Review on 01/29/25 of credential files for Staff (M), Medical Director, Staff (O), Psychiatrist, and Staff (R), Physician, revealed no evidence of education/training for the utilization of safe restraint and seclusion implementation.
Interview on 01/30/25 at 10:00 AM with Staff (A), Vice President Patient Care Services, revealed physicians do not receive restraint and seclusion training.
Interview on 01/30/25 at 10:00 AM with Staff (A), Vice President Patient Care Services, verified the above findings.
Tag No.: A0398
Based on policy review, document review, and interview, in four of four personnel files, the hospital failed to ensure clinical staff are evaluated every year (Staff D, Staff H, Staff K, and Staff L).
Findings include:
Review of the policy "Performance Appraisals," last revised June 2012, indicated staff development needs are assessed organizationally, departmentally, and individually. These appraisals are conducted annually and include the following components: review of objective criteria on job descriptions and performance standards, review of in-service education record and other staff development initiatives, review of process improvement initiatives or performance improvement plans, and individual staff feedback on their performance for the period.
Review on 01/29/25 of the personnel files for Staff (D), Registered Nurse, hired on 04/30/20 and Staff (L), Registered Nurse, hired on 10/01/24 revealed that they have not been evaluated during their employment at the hospital.

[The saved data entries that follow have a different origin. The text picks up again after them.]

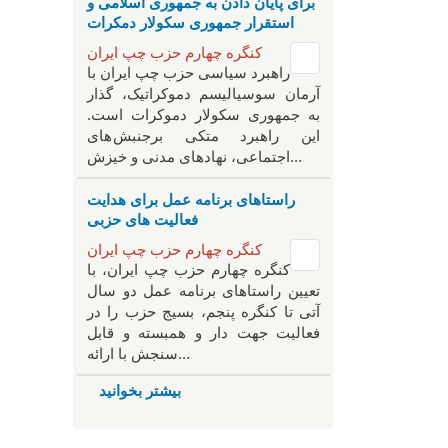
برای پایان دادن به جمهوری اسلامی و
استقرار جمهوری سکولار دمکرات
کنگره چهارم حزب چپ ایران
راهبرد سياسی حزب چپ ایران با
آرمان سوسیالیسم دموکراتیک، گذار
به جمهوری سکولار دموکرات است.
این راهبرد متکی برجنبش های
اجتماعی، نهادهای مدنی و خیزش‌...
راستاهای برنامه عمل برای هدایت
فعالیت های حزبی
کنگره چهارم حزب چپ ایران
کنگره چهارم حزب چپ ایران، با
تعیین راستاهای برنامه عمل دو سال
آتی تا کنگره پنجم، بسیج حزب را در
فعالیت جهت دار و همبسته و قابل
سنجش با ارائه...
بیشتر بخوانید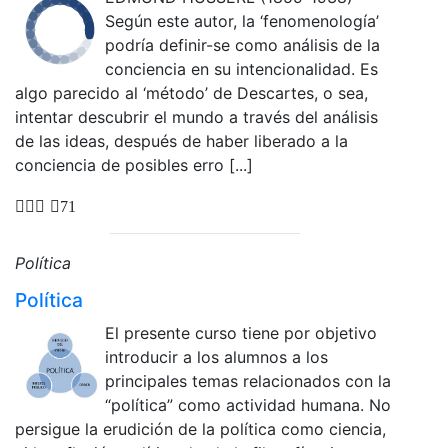
Según este autor, la ‘fenomenología’
podría definir-se como análisis de la
conciencia en su intencionalidad. Es
algo parecido al ‘método’ de Descartes, o sea,
intentar descubrir el mundo a través del análisis
de las ideas, después de haber liberado a la
conciencia de posibles erro [...]
71
Política
Política
El presente curso tiene por objetivo
introducir a los alumnos a los
principales temas relacionados con la
“política” como actividad humana. No
persigue la erudición de la política como ciencia,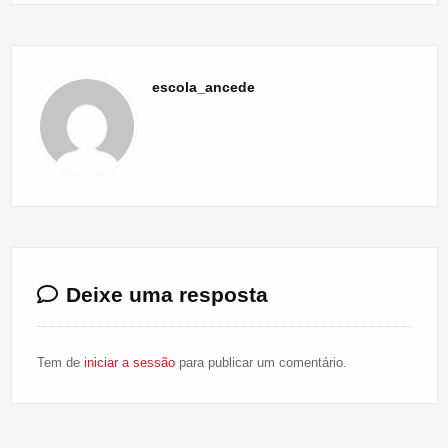
escola_ancede
Deixe uma resposta
Tem de
iniciar a sessão
para publicar um comentário.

Review on 01/29/25 of the personnel file for Staff (H), Licensed Practical Nurse, revealed that their last evaluation was in 2021. Review of the personnel file for Staff (K), Registered Nurse, revealed that their last evaluation was in 2019.
Interview on 01/29/25 at 11:00 AM, Staff (A), Vice President of Patient Care Services, revealed that staff evaluations are not being completed yearly per policy.
Tag No.: A0724
Tag No.: A0750
Based on observation and interview, the facility does not maintain mattress upholstery to be free from tears.
Findings include.
Observation on 01/28/25 at 10:15 AM in the electroconvulsive therapy room, revealed the mattress on the exam table had two large tears, and many small tears exposing the foam mattress pad. One large tear had duct tape running from side to side. The duct tape had pulled away from the material and mattress pad was exposed. In the laboratory technician room, the exam table in was missing vinyl material from both corners at the foot of the table. The mattress padding was exposed.
Interview on 01/28/25 at 10:15 AM with Staff (I), Facilities, verified these findings.
Tag No.: E0004
Based on document review and interview, the facility did not review and update their emergency preparedness plan annually and did not conduct a risk assessment using an all-hazard approach.
Findings include:
Review on 01/29/25 of the facility "Emergency Preparedness Plan," dated 2016, revealed no evidence of an annual review and/or evidence of a risk assessment using an all-hazards approach.
Interview on 01/29/25 at 09:00 AM with Staff (I), Facilities, revealed that the facility has not completed a risk assessment annually.
Interview on 01/30/25 at 10:00AM with Staff (A), Vice President Patient Care Services, verified the above findings.